Here, we test the hypothesis by assessing the relationship between gene rank and the size of the input phenotype profile. In this step, we equate phenotype quality with the amount of information, measured by: the length of the phenotypic profile (number of HPO terms entered).

H0 (null): the rank of the causal gene is independent of the size of the phenotypic profile
H1: richer (longer) phenotypic profiles lead to better prioritization (lower rank)

#### 1.1 Phenotypic profile size construction

In [None]:
def count_hpo(hpo_str):
    if pd.isna(hpo_str):
        return 0
    try:
        hpo_list = ast.literal_eval(hpo_str)
        return len(hpo_list)
    except Exception:
        return 0

run_df["phenotype_length"] = run_df["hpo_implicated"].apply(count_hpo)
run_df[["ID_PAT_ETUDE", "phenotype_length"]].drop_duplicates().head()

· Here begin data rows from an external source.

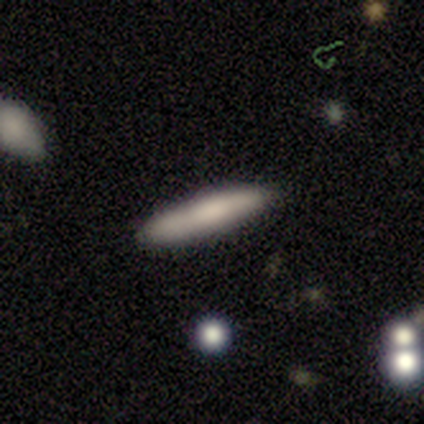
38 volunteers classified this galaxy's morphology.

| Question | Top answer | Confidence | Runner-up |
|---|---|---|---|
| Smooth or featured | smooth | 79% | featured or disk (13%) |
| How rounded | cigar-shaped | 93% | in between (7%) |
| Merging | none | 83% | minor disturbance (14%) |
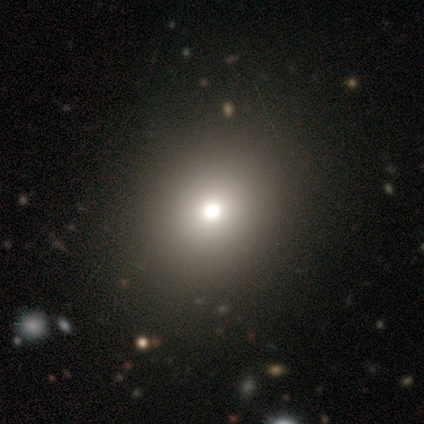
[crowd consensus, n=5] This is marginally a smooth galaxy (40%, tied with star or artifact). How rounded: possibly round (50%, tied with in between). Merging: clearly none (100%).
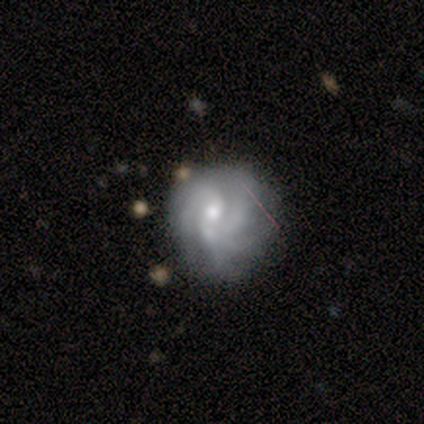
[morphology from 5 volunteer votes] Smooth or featured?
  - featured or disk: 60% *
  - smooth: 40%
  - star or artifact: 0%
Edge-on disk?
  - no: 100% *
  - yes: 0%
Bar?
  - no: 100% *
  - strong: 0%
  - weak: 0%
Spiral arms?
  - yes: 100% *
  - no: 0%
Spiral winding?
  - tight: 67% *
  - medium: 33%
  - loose: 0%
Spiral arm count?
  - 3: 33% * (tied)
  - 4: 33% * (tied)
  - can't tell: 33% * (tied)
  - 1: 0%
  - 2: 0%
  - more than 4: 0%
Bulge size?
  - small: 100% *
  - dominant: 0%
  - large: 0%
  - moderate: 0%
  - none: 0%
Merging?
  - major disturbance: 60% *
  - none: 20%
  - minor disturbance: 20%
  - merger: 0%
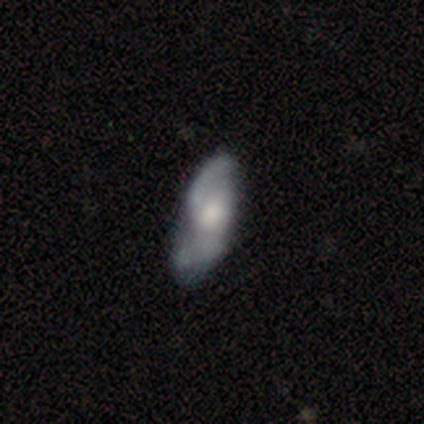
smooth_or_featured: featured or disk (p=0.62) [alt: smooth p=0.33]
disk_edge_on: no (p=0.96) [alt: yes p=0.04]
bar: no (p=0.77) [alt: weak p=0.21]
has_spiral_arms: yes (p=0.86) [alt: no p=0.14]
spiral_winding: medium (p=0.46) [alt: loose p=0.41]
spiral_arm_count: 2 (p=0.92) [alt: can't tell p=0.05]
bulge_size: moderate (p=0.47) [alt: large p=0.26]
merging: none (p=0.51) [alt: minor disturbance p=0.35]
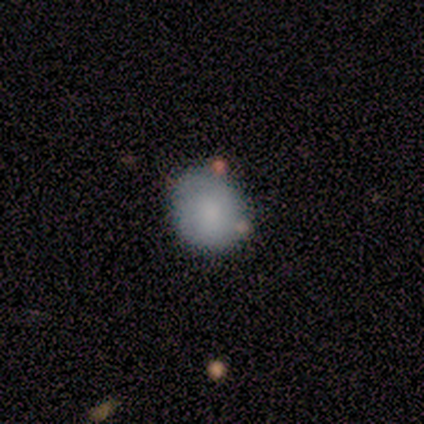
Smooth or featured?
  - smooth: 100% *
  - featured or disk: 0%
  - star or artifact: 0%
How rounded?
  - round: 75% *
  - in between: 25%
  - cigar-shaped: 0%
Merging?
  - none: 75% *
  - minor disturbance: 25%
  - major disturbance: 0%
  - merger: 0%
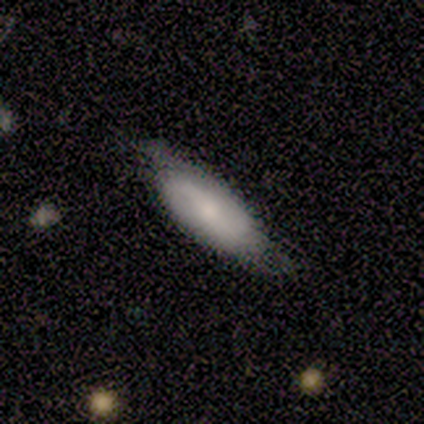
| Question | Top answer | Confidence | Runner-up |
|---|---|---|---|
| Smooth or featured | smooth | 66% | featured or disk (26%) |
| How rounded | in between | 72% | cigar-shaped (28%) |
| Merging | none | 54% | minor disturbance (37%) |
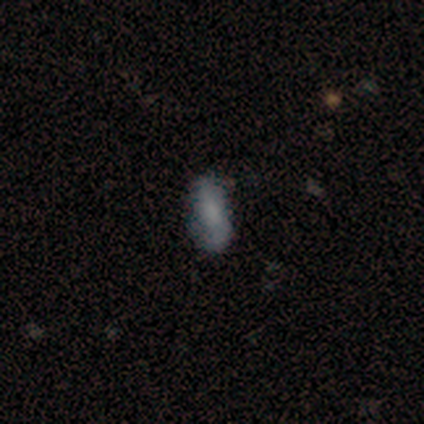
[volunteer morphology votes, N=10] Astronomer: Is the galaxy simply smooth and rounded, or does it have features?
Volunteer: smooth — 80%.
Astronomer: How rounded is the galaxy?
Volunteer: in between — 88%.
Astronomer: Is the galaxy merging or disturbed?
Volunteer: none — 70%.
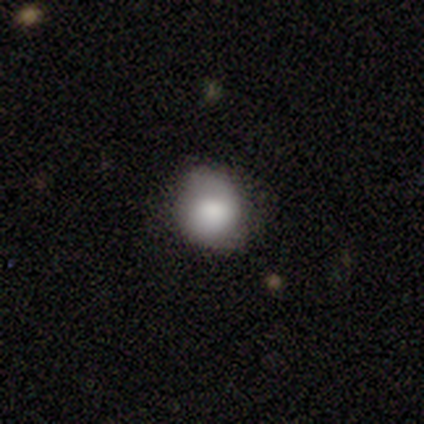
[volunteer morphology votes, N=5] Overall: smooth (80%). How rounded: round (100%). Merging: none (60%; minor disturbance 40%).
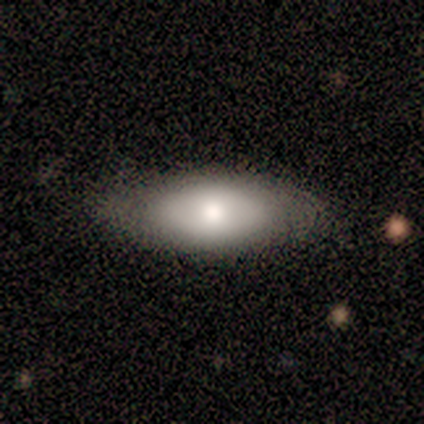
Overall: smooth (100%). How rounded: in between (100%). Merging: none (100%).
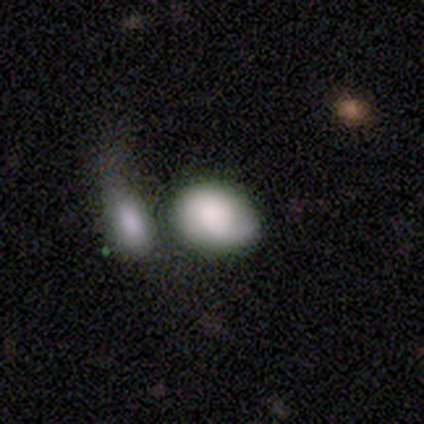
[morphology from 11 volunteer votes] Overall: smooth (82%). How rounded: in between (89%). Merging: merger (45%; none 27%).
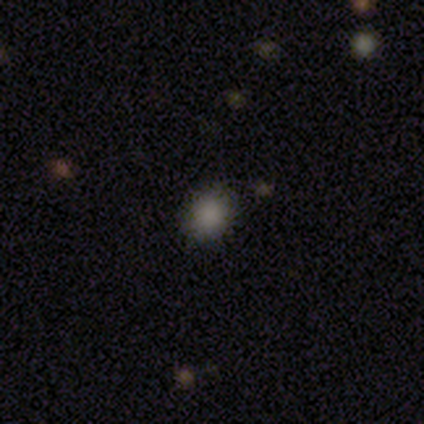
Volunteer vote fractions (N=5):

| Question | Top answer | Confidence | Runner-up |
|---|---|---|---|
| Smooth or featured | smooth | 100% | — |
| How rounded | round | 60% | in between (40%) |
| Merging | none | 80% | merger (20%) |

#### 1.2 Per patient rank construction

In [None]:
rank_by_patient = (
    run_df[run_df["report_found"] & (~run_df["report_read_error"])]
    .groupby("ID_PAT_ETUDE")
    .agg(
        avg_rank=("rank", "mean"),      # ou "min" si tu préfères
        phenotype_length=("phenotype_length", "first")
    )
    .reset_index()
)

rank_by_patient.head()

#### 1.3 Correlation rank <-> phenotypic profile size

In [None]:
fig, ax = plt.subplots()

ax.scatter(rank_by_patient["phenotype_length"], rank_by_patient["avg_rank"], alpha=0.7)
ax.set_title("Relationship between phenotype size and causal gene rank")
ax.set_xlabel("Phenotype size (number of HPO terms)")
ax.set_ylabel("Average rank of the causal gene")
ax.invert_yaxis()
plt.tight_layout()

plt.savefig(os.path.join(OUTPUT_DIR, "scatter_rank_vs_phenotype_size.png"), dpi=300)
plt.close(fig)


#### 1.4 Spearman correlation

In [None]:
from scipy.stats import spearmanr

rho, pval = spearmanr(
    rank_by_patient["phenotype_length"],
    rank_by_patient["avg_rank"],
    nan_policy="omit"
)

print(f"Spearman rho = {rho:.3f}")
print(f"P-value      = {pval:.3e}")


#### 1.5 Class size of the phenotypic profile analysis 

In [None]:
rank_by_patient["phenotype_size_bin"] = pd.cut(
    rank_by_patient["phenotype_length"],
    bins=[0, 3, 6, 10, 20, 100],
    labels=["1–3", "4–6", "7–10", "11–20", ">20"]
)

rank_by_patient["phenotype_size_bin"].value_counts().sort_index()

fig, ax = plt.subplots()

bins = rank_by_patient["phenotype_size_bin"].cat.categories \
    if hasattr(rank_by_patient["phenotype_size_bin"], "cat") \
    else sorted(rank_by_patient["phenotype_size_bin"].dropna().unique())

data = [
    rank_by_patient.loc[rank_by_patient["phenotype_size_bin"] == b, "avg_rank"].dropna()
    for b in bins
]

ax.boxplot(data, labels=bins, showfliers=True)
ax.set_title("Causal gene rank by phenotype size")
ax.set_xlabel("Phenotype size (number of HPO terms)")
ax.set_ylabel("Average rank")
ax.invert_yaxis()
plt.tight_layout()

plt.savefig(os.path.join(OUTPUT_DIR, "box_rank_by_phenotype_size.png"), dpi=300)
plt.close(fig)


#### 1.6 Top-N indicators according to the phenotype size

Based on the phenotypic group size. Each group represents a level of phenotypic richness. And then for each patient within the group, you ask, does avg_rank <= N ?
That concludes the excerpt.